本文 ->
◆ ◆ ◆ ◆ ◆

12月, 2023年
今年の漢字は「税」。大谷翔平1000億円の契約と「税」について
今年の漢字は意外にも「税」に決まりました。インボイス制度の導入やふるさと納税のルールの厳格化、わずか4万円の減税に過ぎないのに手続きが複雑すぎる定額減税の導入や防衛費増税など、税にまつわる鬱陶しい話題が多かった為でしょうが、でもやはり、「税」が選ばれた一番の理由は「増税メガネ」と揶揄される誰かさんの所為でしょうね。
そんな重税感に覆われた不景気な日本経済を横目に、大谷翔平は10年1000億円の北米プロスポーツ史上最高額の契約を果たしました。1000億円の金額については何となく予想できましたが、総額1000億円のうち97%の970億円を10年後からの後払いにするという異例の契約には驚きました。しかもその提案は大谷から出されたようで、目的はドジャースの選手補強のための資金的余力を残すためだということ。大谷はそれほどまでして優勝がしたいんでしょうね。

◆ ◆ ◆ ◆ ◆

提供資料 ->
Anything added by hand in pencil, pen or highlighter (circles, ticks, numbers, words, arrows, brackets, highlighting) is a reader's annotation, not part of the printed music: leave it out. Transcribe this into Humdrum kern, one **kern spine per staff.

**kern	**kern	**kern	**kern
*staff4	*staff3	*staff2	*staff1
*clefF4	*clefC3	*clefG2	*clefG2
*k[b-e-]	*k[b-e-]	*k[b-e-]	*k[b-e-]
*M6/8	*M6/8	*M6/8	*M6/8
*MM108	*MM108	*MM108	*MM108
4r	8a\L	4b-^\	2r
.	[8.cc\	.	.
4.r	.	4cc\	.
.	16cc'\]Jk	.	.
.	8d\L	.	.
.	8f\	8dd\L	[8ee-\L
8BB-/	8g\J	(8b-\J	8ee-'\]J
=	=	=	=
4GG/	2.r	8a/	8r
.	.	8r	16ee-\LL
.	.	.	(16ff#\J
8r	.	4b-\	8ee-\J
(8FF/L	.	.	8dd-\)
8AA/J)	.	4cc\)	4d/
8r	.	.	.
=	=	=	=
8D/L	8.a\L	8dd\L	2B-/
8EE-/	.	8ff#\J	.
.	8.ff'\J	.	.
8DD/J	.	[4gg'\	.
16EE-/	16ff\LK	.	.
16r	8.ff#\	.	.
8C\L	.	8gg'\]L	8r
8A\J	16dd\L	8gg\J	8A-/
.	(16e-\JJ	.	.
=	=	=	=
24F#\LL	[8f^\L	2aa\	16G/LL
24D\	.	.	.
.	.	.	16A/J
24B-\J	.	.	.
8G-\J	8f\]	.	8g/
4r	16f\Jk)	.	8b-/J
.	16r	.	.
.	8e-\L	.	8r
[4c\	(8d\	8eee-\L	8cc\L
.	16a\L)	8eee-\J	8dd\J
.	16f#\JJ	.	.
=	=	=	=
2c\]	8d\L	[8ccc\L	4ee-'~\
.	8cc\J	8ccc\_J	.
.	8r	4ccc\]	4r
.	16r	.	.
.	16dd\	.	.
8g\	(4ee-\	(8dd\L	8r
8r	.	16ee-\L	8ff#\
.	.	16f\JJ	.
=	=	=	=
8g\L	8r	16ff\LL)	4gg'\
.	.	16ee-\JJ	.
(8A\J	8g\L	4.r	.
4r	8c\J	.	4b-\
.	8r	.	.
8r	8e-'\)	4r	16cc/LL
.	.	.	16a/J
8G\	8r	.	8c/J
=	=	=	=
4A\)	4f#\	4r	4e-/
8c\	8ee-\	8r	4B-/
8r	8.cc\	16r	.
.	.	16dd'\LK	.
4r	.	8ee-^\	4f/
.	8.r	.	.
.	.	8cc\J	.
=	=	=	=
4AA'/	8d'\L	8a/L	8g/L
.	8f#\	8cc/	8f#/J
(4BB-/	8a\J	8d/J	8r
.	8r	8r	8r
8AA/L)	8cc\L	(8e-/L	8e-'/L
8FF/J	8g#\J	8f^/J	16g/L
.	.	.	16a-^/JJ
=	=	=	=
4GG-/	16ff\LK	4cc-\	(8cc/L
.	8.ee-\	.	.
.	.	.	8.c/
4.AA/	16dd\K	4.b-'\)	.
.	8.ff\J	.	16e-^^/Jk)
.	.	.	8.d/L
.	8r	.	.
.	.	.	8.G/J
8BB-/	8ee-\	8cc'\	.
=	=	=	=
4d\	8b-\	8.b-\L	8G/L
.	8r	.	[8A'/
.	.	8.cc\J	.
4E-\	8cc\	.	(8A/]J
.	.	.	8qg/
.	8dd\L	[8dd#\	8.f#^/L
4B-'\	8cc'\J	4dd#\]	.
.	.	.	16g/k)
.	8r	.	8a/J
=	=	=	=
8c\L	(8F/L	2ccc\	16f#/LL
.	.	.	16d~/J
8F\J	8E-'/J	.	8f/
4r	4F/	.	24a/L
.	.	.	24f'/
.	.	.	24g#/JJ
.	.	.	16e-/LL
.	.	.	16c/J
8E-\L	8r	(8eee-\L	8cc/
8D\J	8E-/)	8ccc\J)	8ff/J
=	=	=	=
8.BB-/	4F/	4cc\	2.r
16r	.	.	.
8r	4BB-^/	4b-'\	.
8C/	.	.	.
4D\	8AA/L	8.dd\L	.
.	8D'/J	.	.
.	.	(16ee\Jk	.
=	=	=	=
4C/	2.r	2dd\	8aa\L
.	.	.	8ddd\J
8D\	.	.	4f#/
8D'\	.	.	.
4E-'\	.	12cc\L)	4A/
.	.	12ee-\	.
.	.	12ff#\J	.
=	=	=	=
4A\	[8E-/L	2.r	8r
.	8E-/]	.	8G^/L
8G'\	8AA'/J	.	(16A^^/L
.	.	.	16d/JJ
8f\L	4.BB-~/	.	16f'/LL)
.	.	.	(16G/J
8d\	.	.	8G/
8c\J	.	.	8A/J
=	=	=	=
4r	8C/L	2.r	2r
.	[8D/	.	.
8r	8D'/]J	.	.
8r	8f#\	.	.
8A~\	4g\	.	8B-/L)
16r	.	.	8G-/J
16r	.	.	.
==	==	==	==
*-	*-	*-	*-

◆ ◆ ◆ ◆ ◆

課題の目的 ->
今年の漢字「税」と大谷翔平の契約を扱った本文を、最後の文の後から書き継ぎなさい。

課題の結果 ->
ところで、この後払いについては賛否両論ありますが、「大谷は節税のために後払いにしているのじゃないか」という批判がちらほら見られます。現役時代は州税の高いカリフォルニア州でもらう報酬額を抑え、退団後は州税の安い州に転居し、州税を節税しようというものです。しかし、この批判は的を射たものではありません。州税だけを見れば節税できますが、トータルの手取額は後払いより、現役時代に毎年100億円ずつ貰う方がかなりお得です。
では、どのぐらいお得なのか、「税」と「利息」に着目して確かめたいと思います。
なお、前提条件は次の通りです。税率は最初の10年間はカリフォルニア州の州税13.3%を含め55%、退団後の10年間は州税が0%の州に転居し41.7%。金利は年利5%の1年複利で計算をします(なお、利息に対する税金は今回無視します)。
1.まず、今回大谷が締結した後払いの契約を見てみましょう。
現役10年間では毎年3億円の報酬、ドジャース退団後の11年目からの10年間で残り970億円を、毎年97億円ずつ貰うスキームです。
この場合、最初の10年間でもらう税引後の報酬は13.5億円、利息は4.5億円、合計18億円となります。
その後、11年目から10年間でもらう税引後の報酬は565.5億円、利息は192.5億円、合計758億円となります。
20年間のトータルは、税引後の報酬は579億円、利息は197億円、合計で776億円になります。
2.次に、現役1年目から報酬を100億円ずつ貰う場合です。
現役10年間で毎年100億円ずつ報酬をもらい、総額1000億円を現役10年間で貰い切るスキームです。
この場合、最初の10年間でもらう税引後の報酬は450億円、利息は144億円、合計594億円となります。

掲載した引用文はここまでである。